* [Texte source]
+++

Compte-rendu du dossier “Genre et Communication : quels enjeux pour les pratiques professionnelles en communication ?” coordonné par Valérie Lépine, Josianne Millette et Sandrine Roginsky, Communication & Professionnalisation n°12, 2021
Le mouvement Me Too est né en 2007, notamment grâce à la travailleuse sociale et militante féministe afro-américaine Tarana Burke, pour dénoncer publiquement les violences sexistes et sexuelles à l’égard des femmes, et en particulier des femmes appartenant aux minorités ethniques. Le mouvement est relancé en octobre 2017, par l’actrice Alyssa Milano dans le cadre de l’affaire Weinstein, le hashtag #Metoo prend à ce moment-là une ampleur internationale et permet de créer un mouvement de dénonciation publique des violences sexuelles.
Ces violences sont aujourd’hui un sujet de société qui touche toutes les sphères, qu’elles soient publiques ou privées. L’ouverture des discussions sur les violences sexuelles dans le débat public a créé un terreau fertile, qui questionne les violences de genre dans notre société. Des enjeux tels que l’inclusivité, l’accès à l’emploi, les différences de salaires, ou encore les discriminations sexistes et sexuelles se sont insérés progressivement dans le l’espace public et sont désormais des thématiques clés, au cœur des stratégies RSE des entreprises. La dénonciation de la ligue du LOL en 2019, que certains considèrent comme le « #MeToo du journalisme français », témoigne du poids de ces sujets et de l’importance de la considération du caractère mouvant de l’opinion publique. Plus récemment, le licenciement de Pierre Ménès, consultant chez Canal +, après la diffusion du documentaire “Je ne suis pas une salope, je suis une journaliste”, de Marie Portolano, illustre le devoir d’exemplarité que doivent s’imposer les organisations pour préserver leur image et leur notoriété. Si les travaux qui questionnent le genre se multiplient, peu d’entre eux analysent la professionnalisation dans le monde de la communication par le prisme du genre.
C’est dans ce contexte que s’inscrit la démarche de recherche choisie par les chercheuses Sandrine Roginsky, Josianne Millette, Valérie Lépine, Emmanuelle Bruneel, Leveneur Laurence et Marilou St-Pierre dans le dossier numéro 12 de la revues Communication & Professionnalisation intitulé “Genre et Communication : quels enjeux pour les pratiques professionnelles en communication ?”publié en 2021. Dans ce dossier, les chercheuses analysent les enjeux et les dynamiques de la professionnalisation en communication par le prisme du genre dans divers sphères de la communication telles que le journalisme sportif, la communication autour de la promotion de la parité en entreprise ou encore les animateurs et animatrices de jeux et de variétés télévisés.

+++

* [Entrées]

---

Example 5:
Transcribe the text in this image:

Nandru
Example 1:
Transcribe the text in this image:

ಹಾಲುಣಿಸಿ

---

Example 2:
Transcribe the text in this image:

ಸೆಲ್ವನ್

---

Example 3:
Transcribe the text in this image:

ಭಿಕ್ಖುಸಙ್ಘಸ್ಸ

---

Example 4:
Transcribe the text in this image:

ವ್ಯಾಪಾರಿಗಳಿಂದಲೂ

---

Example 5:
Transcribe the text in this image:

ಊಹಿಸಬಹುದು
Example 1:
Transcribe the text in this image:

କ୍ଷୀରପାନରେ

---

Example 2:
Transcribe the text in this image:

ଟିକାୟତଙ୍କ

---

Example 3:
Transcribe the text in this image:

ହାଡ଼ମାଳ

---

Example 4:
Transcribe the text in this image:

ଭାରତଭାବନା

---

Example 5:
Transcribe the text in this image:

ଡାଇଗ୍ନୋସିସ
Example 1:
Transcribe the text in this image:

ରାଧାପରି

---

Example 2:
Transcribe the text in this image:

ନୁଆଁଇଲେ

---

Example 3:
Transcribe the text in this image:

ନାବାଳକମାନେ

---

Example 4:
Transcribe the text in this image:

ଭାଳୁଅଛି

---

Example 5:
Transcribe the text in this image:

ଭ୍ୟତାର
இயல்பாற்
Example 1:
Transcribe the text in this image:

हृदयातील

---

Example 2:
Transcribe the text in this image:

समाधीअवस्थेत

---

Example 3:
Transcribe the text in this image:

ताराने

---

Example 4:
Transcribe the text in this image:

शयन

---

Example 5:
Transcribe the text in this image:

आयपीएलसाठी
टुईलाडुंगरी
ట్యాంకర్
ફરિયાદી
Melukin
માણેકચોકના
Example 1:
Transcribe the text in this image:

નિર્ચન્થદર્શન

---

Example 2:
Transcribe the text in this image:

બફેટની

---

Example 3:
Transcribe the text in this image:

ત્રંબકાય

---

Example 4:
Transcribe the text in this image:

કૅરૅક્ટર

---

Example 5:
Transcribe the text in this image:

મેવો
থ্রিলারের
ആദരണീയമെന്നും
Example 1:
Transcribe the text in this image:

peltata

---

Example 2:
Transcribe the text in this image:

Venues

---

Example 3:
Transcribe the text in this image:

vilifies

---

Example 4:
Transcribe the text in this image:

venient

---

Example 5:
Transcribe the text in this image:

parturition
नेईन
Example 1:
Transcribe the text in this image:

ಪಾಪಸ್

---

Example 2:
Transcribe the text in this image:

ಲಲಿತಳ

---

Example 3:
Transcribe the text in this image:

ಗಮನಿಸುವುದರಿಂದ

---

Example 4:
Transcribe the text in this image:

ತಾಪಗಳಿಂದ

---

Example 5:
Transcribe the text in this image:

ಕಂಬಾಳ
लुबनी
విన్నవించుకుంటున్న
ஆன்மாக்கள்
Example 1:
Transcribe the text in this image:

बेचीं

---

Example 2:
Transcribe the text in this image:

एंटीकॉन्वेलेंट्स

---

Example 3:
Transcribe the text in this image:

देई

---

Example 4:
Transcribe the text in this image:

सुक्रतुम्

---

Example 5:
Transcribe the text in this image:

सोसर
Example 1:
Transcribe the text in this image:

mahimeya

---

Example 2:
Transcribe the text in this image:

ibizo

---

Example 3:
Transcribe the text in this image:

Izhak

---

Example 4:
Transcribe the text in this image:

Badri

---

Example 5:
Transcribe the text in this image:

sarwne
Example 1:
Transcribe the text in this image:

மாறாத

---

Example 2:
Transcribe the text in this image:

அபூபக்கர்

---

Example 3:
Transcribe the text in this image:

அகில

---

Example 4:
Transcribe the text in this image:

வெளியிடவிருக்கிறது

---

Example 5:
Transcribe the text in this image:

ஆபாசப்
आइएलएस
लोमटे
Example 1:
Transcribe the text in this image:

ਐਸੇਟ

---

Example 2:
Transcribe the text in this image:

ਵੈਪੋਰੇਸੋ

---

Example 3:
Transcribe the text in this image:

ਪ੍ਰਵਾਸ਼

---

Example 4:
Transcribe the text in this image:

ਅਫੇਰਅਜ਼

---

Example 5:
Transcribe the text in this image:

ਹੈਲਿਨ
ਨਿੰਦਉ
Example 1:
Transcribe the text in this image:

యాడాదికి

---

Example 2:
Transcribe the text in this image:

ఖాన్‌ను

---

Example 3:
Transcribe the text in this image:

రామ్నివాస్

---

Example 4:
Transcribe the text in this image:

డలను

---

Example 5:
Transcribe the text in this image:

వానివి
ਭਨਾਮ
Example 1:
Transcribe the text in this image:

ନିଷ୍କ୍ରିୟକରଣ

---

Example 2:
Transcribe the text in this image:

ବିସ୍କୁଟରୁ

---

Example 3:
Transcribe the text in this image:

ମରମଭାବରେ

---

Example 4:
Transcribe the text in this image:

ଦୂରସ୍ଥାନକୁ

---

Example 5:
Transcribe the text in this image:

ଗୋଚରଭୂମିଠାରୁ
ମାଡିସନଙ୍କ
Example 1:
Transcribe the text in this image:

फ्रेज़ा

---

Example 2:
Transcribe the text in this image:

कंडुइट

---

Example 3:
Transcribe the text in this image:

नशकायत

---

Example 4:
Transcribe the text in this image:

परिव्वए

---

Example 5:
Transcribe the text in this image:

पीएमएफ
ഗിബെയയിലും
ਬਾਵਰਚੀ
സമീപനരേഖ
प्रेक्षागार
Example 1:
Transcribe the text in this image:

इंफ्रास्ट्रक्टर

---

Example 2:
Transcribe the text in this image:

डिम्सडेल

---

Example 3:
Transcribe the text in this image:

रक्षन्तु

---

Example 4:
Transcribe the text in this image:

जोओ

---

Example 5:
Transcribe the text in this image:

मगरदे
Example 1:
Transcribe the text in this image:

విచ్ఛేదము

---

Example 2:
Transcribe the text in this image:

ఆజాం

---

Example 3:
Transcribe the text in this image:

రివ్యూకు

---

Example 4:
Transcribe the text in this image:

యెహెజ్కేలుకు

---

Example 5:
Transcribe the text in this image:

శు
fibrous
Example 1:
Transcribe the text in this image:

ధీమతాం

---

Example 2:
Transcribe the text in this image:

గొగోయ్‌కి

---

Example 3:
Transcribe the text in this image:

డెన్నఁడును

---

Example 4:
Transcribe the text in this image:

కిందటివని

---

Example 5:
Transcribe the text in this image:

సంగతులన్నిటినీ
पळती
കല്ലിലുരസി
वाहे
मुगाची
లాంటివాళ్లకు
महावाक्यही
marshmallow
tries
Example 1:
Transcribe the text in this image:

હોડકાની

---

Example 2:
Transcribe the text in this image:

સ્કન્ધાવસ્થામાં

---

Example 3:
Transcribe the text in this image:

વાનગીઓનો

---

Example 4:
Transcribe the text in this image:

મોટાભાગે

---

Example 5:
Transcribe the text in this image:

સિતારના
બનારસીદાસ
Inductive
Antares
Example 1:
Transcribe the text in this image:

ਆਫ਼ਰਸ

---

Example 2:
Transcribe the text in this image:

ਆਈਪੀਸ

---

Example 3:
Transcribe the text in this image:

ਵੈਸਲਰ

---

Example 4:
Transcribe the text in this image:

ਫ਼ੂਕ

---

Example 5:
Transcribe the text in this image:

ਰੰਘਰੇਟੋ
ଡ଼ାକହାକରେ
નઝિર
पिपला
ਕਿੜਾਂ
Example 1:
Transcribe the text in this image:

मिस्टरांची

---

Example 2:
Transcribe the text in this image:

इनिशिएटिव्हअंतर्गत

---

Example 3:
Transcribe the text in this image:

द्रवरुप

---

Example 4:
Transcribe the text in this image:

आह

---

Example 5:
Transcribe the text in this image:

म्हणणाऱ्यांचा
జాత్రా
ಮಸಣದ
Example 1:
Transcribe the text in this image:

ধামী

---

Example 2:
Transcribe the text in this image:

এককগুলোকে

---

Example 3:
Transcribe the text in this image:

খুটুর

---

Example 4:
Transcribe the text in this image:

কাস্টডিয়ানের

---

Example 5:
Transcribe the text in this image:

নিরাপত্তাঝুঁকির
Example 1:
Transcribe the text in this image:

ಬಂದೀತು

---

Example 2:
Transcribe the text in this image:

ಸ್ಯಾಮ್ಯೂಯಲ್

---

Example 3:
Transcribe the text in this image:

+++

* [Consignes]
A. D'après le compte-rendu du dossier « Genre et Communication », quels enjeux se sont insérés progressivement dans l'espace public pour devenir des thématiques clés ?
B. Prolongez le compte-rendu du dossier « Genre et Communication » après sa dernière phrase.

* [Corrigé]
A. L'inclusivité, l'accès à l'emploi, les différences de salaires et les discriminations sexistes et sexuelles.

B.
Ce dossier aborde la question du genre sous le prisme de la professionnalisation des pratiques dans le domaine de l’information et de la communication. Il traite plusieurs thèmes tels que les dynamiques de professionnalisation en communication ou la parité femme-homme dans les milieux professionnels. Il porte également sur le double standard que subissent les femmes, les normes et stéréotypes de genre, l’éthique dans le monde de la communication, l’évolution de la place des femmes dans le milieu professionnel de la communication et les limites de certaines démarches paritaires ou égalitaires (qui participeraient davantage à dépolitiser et minimiser certaines violences sexistes).
Ce dossier a donc pour vocation d’introduire un espace d’échange et de réflexion pour mieux appréhender les problématiques du genre en organisation mais aussi analyser l’influence du genre dans les pratiques professionnelles en information et communication. Il s’inscrit en cela pleinement dans les axes thématiques traités par la revue Communication & Professionnalisation
La revue scientifique “Communication & Professionnalisation‘’ est dirigée par François Lambotte et éditée par le réseau international sur la professionnalisation des communicants,
qui regroupe des chercheurs et praticiens belges, canadiens et français. Elle a pour vocation de questionner les évolutions pratiques et professionnelles en communication dans le monde francophone. La revue publie des travaux concernant les différentes dynamiques de la professionnalisation des communicants. Ces dynamiques sont abordées selon différentes perspectives (sociologiques, éthiques, déontologiques, critiques, économiques, organisationnelles), mais également au travers des différentes pratiques professionnelles (communication interne, communication marketing, relations publiques, communication numérique, communication médiatique, communication politique, management de la communication).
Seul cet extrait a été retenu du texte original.